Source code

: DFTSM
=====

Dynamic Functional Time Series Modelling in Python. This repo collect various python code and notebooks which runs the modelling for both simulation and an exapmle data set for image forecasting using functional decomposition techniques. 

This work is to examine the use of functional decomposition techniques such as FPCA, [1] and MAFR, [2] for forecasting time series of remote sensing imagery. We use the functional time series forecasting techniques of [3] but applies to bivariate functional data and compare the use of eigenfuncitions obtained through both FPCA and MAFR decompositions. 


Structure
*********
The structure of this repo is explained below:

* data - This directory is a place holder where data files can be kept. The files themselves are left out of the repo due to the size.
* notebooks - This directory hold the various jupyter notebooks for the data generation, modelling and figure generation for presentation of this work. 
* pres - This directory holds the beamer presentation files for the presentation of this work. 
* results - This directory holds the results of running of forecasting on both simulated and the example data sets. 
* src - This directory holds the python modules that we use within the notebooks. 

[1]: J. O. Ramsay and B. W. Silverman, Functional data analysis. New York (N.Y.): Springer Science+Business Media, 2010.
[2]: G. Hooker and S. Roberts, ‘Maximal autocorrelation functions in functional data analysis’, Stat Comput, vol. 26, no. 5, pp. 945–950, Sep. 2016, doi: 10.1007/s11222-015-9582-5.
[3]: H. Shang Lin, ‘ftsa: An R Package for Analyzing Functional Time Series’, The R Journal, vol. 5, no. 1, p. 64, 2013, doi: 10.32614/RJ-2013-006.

**Your objective**
Look above for the line that contains "the presentation of this work.". Starting there, transcribe every line exactly until you have copied the line that contains "[1]: J. O. Ramsay".

**Result below**
* pres - This directory holds the beamer presentation files for the presentation of this work. 
* results - This directory holds the results of running of forecasting on both simulated and the example data sets. 
* src - This directory holds the python modules that we use within the notebooks. 

[1]: J. O. Ramsay and B. W. Silverman, Functional data analysis. New York (N.Y.): Springer Science+Business Media, 2010.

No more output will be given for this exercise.